SpectX does not expose HTTPS interface at the moment, so should identity provider(s) in target environment require HTTPS connectivity when calling up to service provider, the SpectX instance should be put behind an SSL/TLS terminating frontend server (e.g. apache, nginx).

To enable SAML SSO authentication in SpectX, you have to first specify comma-separated list of string identifiers for SAML service provider entities the SpectX must represent in configuration parameter wgui.samlAuth.ids. For environments requiring only one service provider instance, the list contains only one identifier. Syntactically, each identifier is allowed to contain only digits, latin letters, dot and dash characters. These identifiers are used for:

  • distinguishing between enabled SAML service providers, and composing their assertion and metadata URLs
  • composing SpectX user name. If the NameID value of the SAML authentication response processed by corresponding service provider does not contain ‘@’ symbol, the value of the identifier is appended to the NameID value.

For each identifier <id>, the following configuration parameters must be specified to enable corresponding SAML service provider interface:

  • wgui.samlAuth.<id>.spEntityId - the globally unique SAML SP EntityId (Relying party trust identifier in ADFS). SAML specification recommends it to be a SP URL containing its own domain name to identify itself. You may specify an URL of the SpectX WGUI and append the value of identifier to it.

  • wgui.samlAuth.<id>.idpSsoServiceUrl - URL of SAML identity provider single sign-on service. For ADFS, it is typically https://<adfs-host>/adfs/ls/.

  • wgui.samlAuth.<id>.idpTokenSigningCertFile - Path to file with identity provider’s token signing certificate. Both DER and BER formats are supported.

  • wgui.samlAuth.<id>.redirectUri - The fully qualified URI of your SpectX instance or its frontend server.

Other optional parameters are:

  • wgui.samlAuth.<id>.name - the label of authentication scheme displayed on Login screen for this type of authentication (default is “as <id> user”)

  • wgui.samlAuth.<id>.autoCreateAccount - boolean setting enabling automatic creation of user accounts in SpectX user database when they first log into SpectX with given authentication method. This feature is off by default.
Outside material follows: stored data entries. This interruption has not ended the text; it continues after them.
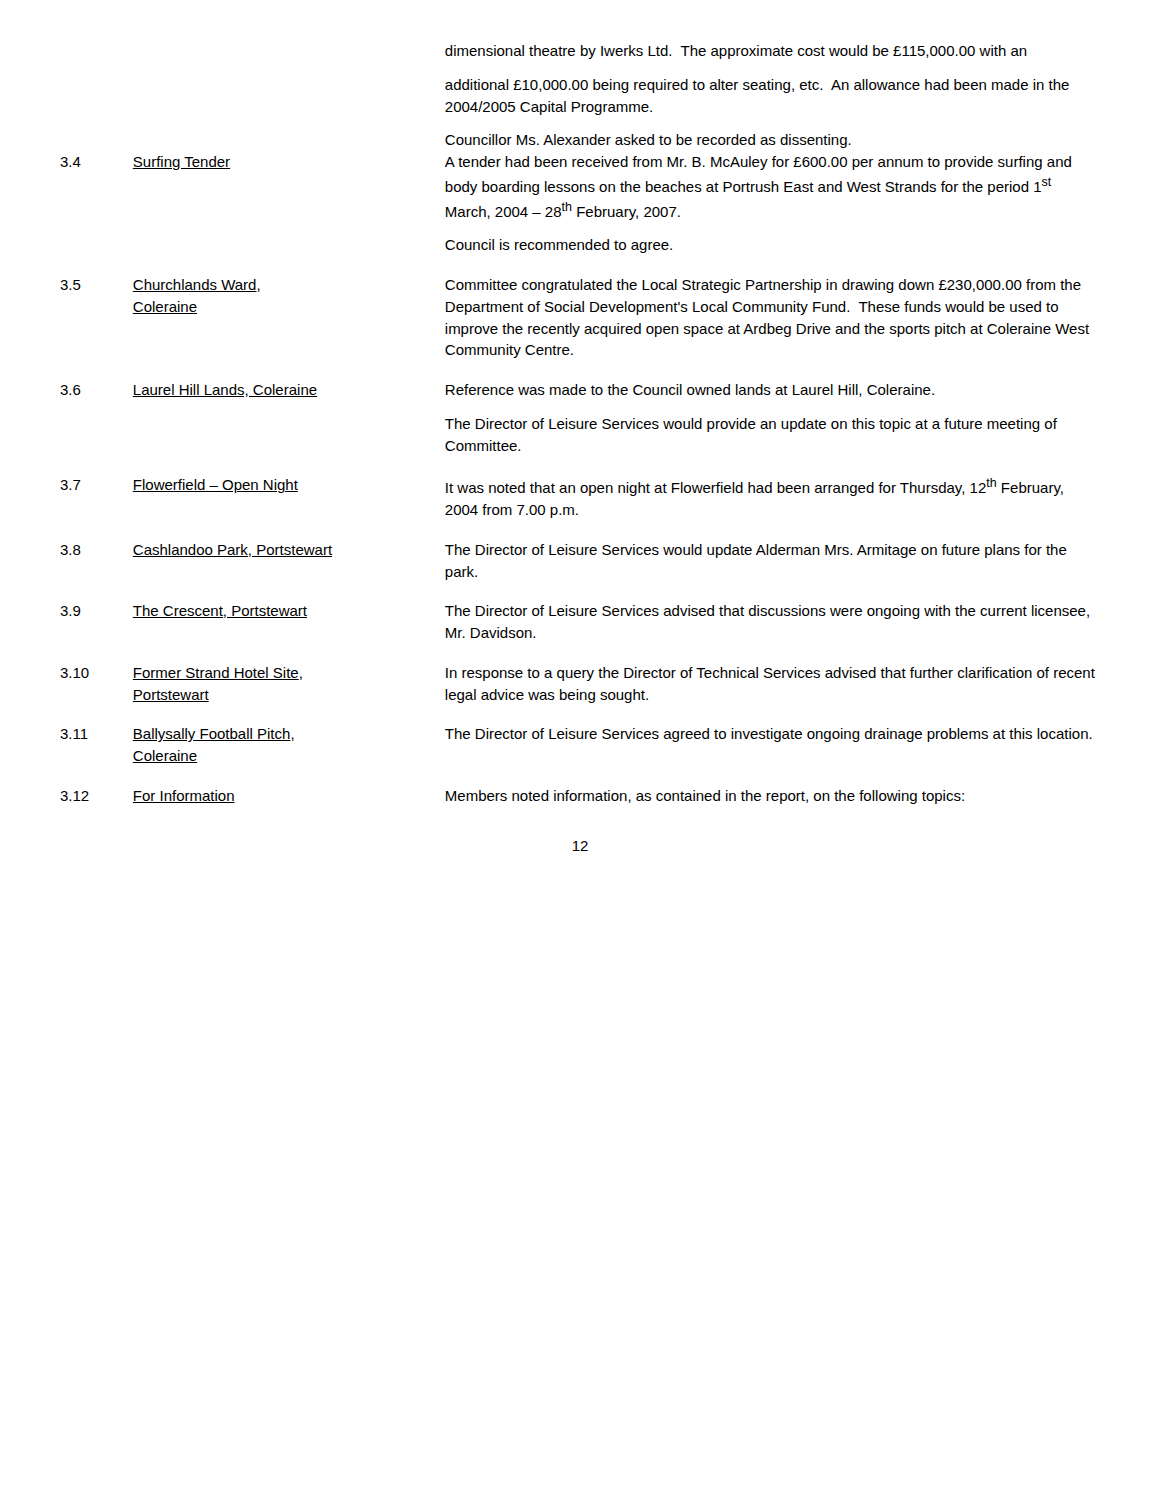dimensional theatre by Iwerks Ltd. The approximate cost would be £115,000.00 with an
additional £10,000.00 being required to alter seating, etc. An allowance had been made in the 2004/2005 Capital Programme.
Councillor Ms. Alexander asked to be recorded as dissenting.
| 3.4 | Surfing Tender | A tender had been received from Mr. B. McAuley for £600.00 per annum to provide surfing and body boarding lessons on the beaches at Portrush East and West Strands for the period 1 st March, 2004 – 28 th February, 2007. Council is recommended to agree. |
| 3.5 | Churchlands Ward , Coleraine | Committee congratulated the Local Strategic Partnership in drawing down £230,000.00 from the Department of Social Development's Local Community Fund. These funds would be used to improve the recently acquired open space at Ardbeg Drive and the sports pitch at Coleraine West Community Centre. |
| 3.6 | Laurel Hill Lands, Coleraine | Reference was made to the Council owned lands at Laurel Hill, Coleraine. The Director of Leisure Services would provide an update on this topic at a future meeting of Committee. |
| 3.7 | Flowerfield – Open Night | It was noted that an open night at Flowerfield had been arranged for Thursday, 12 th February, 2004 from 7.00 p.m. |
| 3.8 | Cashlandoo Park, Portstewart | The Director of Leisure Services would update Alderman Mrs. Armitage on future plans for the park. |
| 3.9 | The Crescent, Portstewart | The Director of Leisure Services advised that discussions were ongoing with the current licensee, Mr. Davidson. |
| 3.10 | Former Strand Hotel Site , Portstewart | In response to a query the Director of Technical Services advised that further clarification of recent legal advice was being sought. |
| 3.11 | Ballysally Football Pitch , Coleraine | The Director of Leisure Services agreed to investigate ongoing drainage problems at this location. |
| 3.12 | For Information | Members noted information, as contained in the report, on the following topics: |
12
If it is on, then user’s full name is obtained from the following user metadata attributes (“claims”) of a SAML authentication response:

    • either Name attribute, if present
    • or by combining values of givenName and surName attributes, if present.
  • wgui.samlAuth.<id>.autoCreateApiKey - boolean setting enabling automatic creation of SpectX API key for user accounts which get created automatically when they first log into SpectX with given authentication method. The setting is ignored if wgui.samlAuth.<id>.autoCreateAccount is not set to true. The default value for this setting is false.
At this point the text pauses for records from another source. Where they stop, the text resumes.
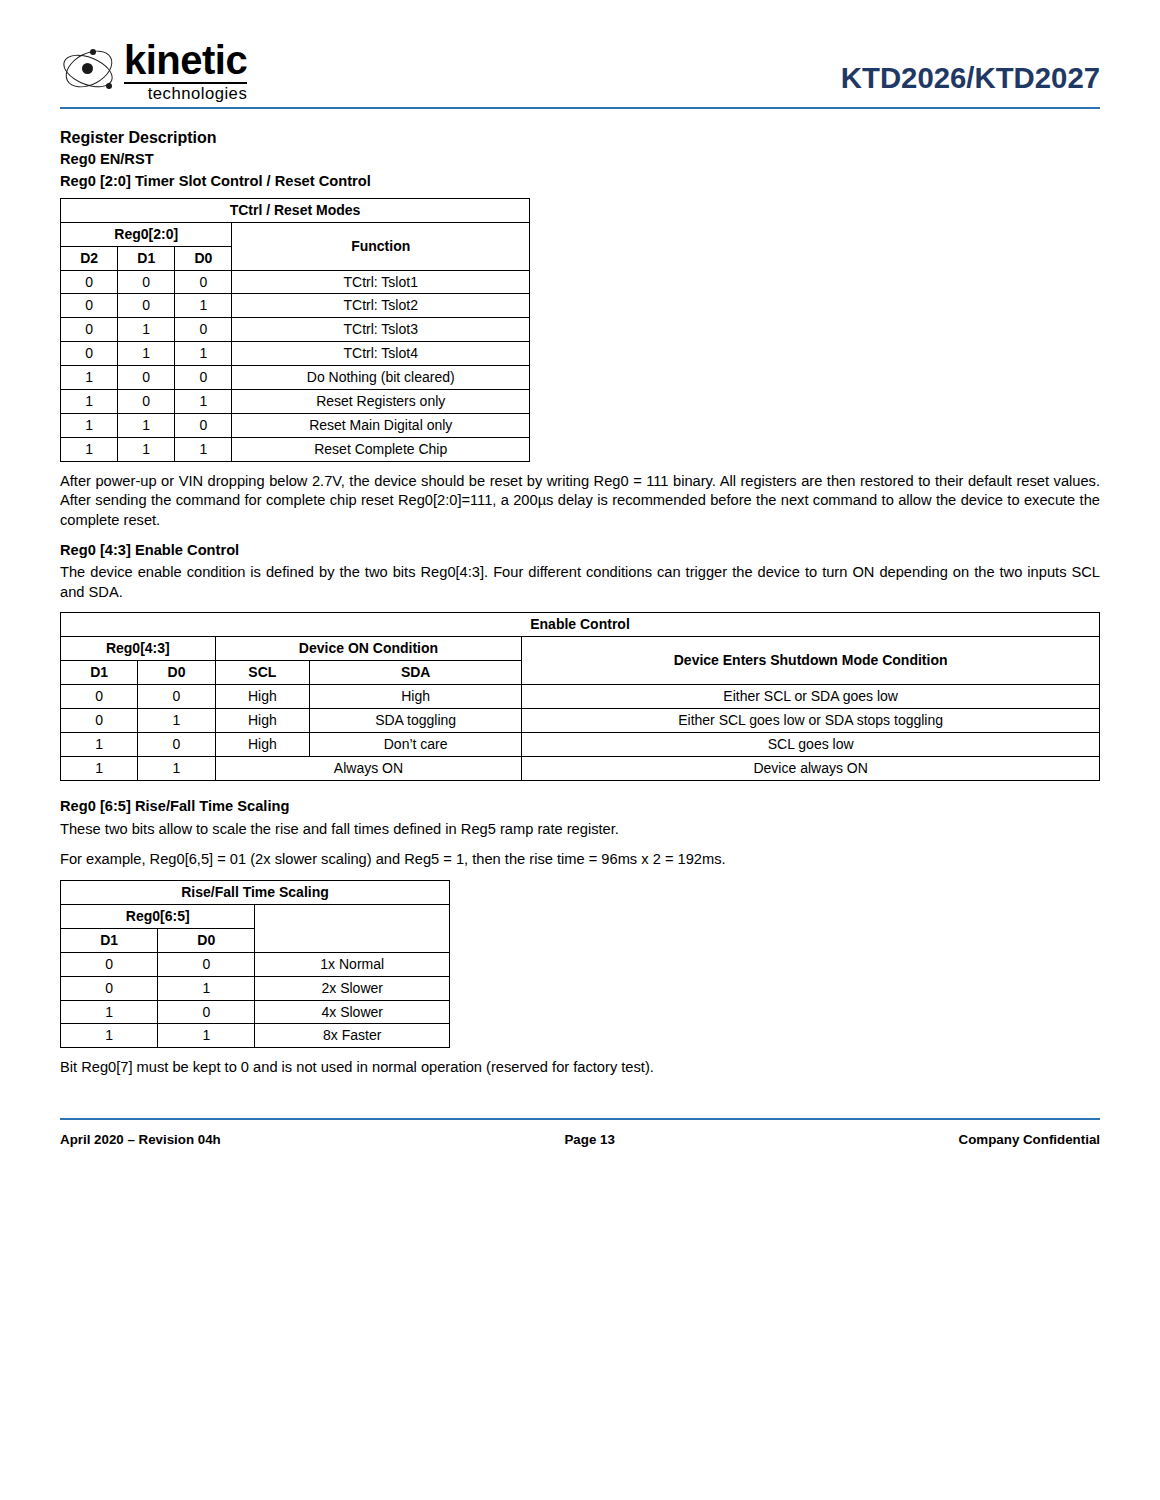kinetic
technologies
KTD2026/KTD2027
Register Description
Reg0 EN/RST
Reg0 [2:0] Timer Slot Control / Reset Control
| TCtrl / Reset Modes |
| --- |
| Reg0[2:0] | Function |
| D2 | D1 | D0 |
| 0 | 0 | 0 | TCtrl: Tslot1 |
| 0 | 0 | 1 | TCtrl: Tslot2 |
| 0 | 1 | 0 | TCtrl: Tslot3 |
| 0 | 1 | 1 | TCtrl: Tslot4 |
| 1 | 0 | 0 | Do Nothing (bit cleared) |
| 1 | 0 | 1 | Reset Registers only |
| 1 | 1 | 0 | Reset Main Digital only |
| 1 | 1 | 1 | Reset Complete Chip |
After power-up or VIN dropping below 2.7V, the device should be reset by writing Reg0 = 111 binary. All registers are then restored to their default reset values. After sending the command for complete chip reset Reg0[2:0]=111, a 200µs delay is recommended before the next command to allow the device to execute the complete reset.
Reg0 [4:3] Enable Control
The device enable condition is defined by the two bits Reg0[4:3]. Four different conditions can trigger the device to turn ON depending on the two inputs SCL and SDA.
| Enable Control |
| --- |
| Reg0[4:3] | Device ON Condition | Device Enters Shutdown Mode Condition |
| D1 | D0 | SCL | SDA |
| 0 | 0 | High | High | Either SCL or SDA goes low |
| 0 | 1 | High | SDA toggling | Either SCL goes low or SDA stops toggling |
| 1 | 0 | High | Don’t care | SCL goes low |
| 1 | 1 | Always ON | Device always ON |
Reg0 [6:5] Rise/Fall Time Scaling
These two bits allow to scale the rise and fall times defined in Reg5 ramp rate register.
For example, Reg0[6,5] = 01 (2x slower scaling) and Reg5 = 1, then the rise time = 96ms x 2 = 192ms.
| Rise/Fall Time Scaling |
| --- |
| Reg0[6:5] | |
| D1 | D0 |
| 0 | 0 | 1x Normal |
| 0 | 1 | 2x Slower |
| 1 | 0 | 4x Slower |
| 1 | 1 | 8x Faster |
Bit Reg0[7] must be kept to 0 and is not used in normal operation (reserved for factory test).
April 2020 – Revision 04h
Page 13
Company Confidential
When automatic user account creation is configured, each user successfully authenticated by identity provider can potentially log in to SpectX. To facilitate additional access control to SpectX you can configure list of group names which will be matched against values of Group metadata attribute (“claim”) of a SAML authentication response. If at least one match is found, the user will be granted access to SpectX, and will be denied otherwise.

To enable claim group matching, you have to specify the following configuration parameter:

  • wgui.samlAuth.<id>.allowedGroups - comma-separated list of group names to be matched against Group metadata attribute values of SAML authentication response. Note that each separate name cannot contain commas, and any backslash (‘\‘) symbol in it should be escaped by another backslash. Matching is case-insensitive.

Example SpectX configuration excerpt, given the company has 2 ADFS instances in separate regions, each authenticating its own users which access SpectX’s frontend server at URL https://spectx.int.company.net/, and get access to it only if they are members of “SpectX Users” group in own domain:

...
    wgui.samlAuth.ids=Asia,Europe

    wgui.samlAuth.Asia.spEntityId=https://spectx.int.company.net/Asia
    wgui.samlAuth.Asia.redirectUri=https://spectx.int.company.net/
    wgui.samlAuth.Asia.idpSsoServiceUrl=https://dc.asia.int.company.net/adfs/ls/
    wgui.samlAuth.Asia.idpTokenSigningCertFile=${SPECTX_HOME}/conf/dc.asia.int.company.net.signing.cer
    wgui.samlAuth.Asia.allowedGroups=asia\\SpectX Users

    wgui.samlAuth.Europe.spEntityId=https://spectx.int.company.net/Europe
    wgui.samlAuth.Europe.redirectUri=https://spectx.int.company.net/
    wgui.samlAuth.Europe.idpSsoServiceUrl=https://dc.europe.int.company.net/adfs/ls/
    wgui.samlAuth.Europe.idpTokenSigningCertFile=${SPECTX_HOME}/conf/dc.europe.int.company.net.signing.cer
    wgui.samlAuth.Europe.allowedGroups=europe\\SpectX Users

Once the configuration is set, restart the SpectX server and you’re done. Now you have to register configured service providers at identity provider side. For that, the following two parameters will be required to know for each provider:

  • SAML Assertion Consumer Endpoint URL. Technically, it is composed by SpectX for each provider as follows:

    <redirectUri>/AUTH/v1.0/saml/login/<id>.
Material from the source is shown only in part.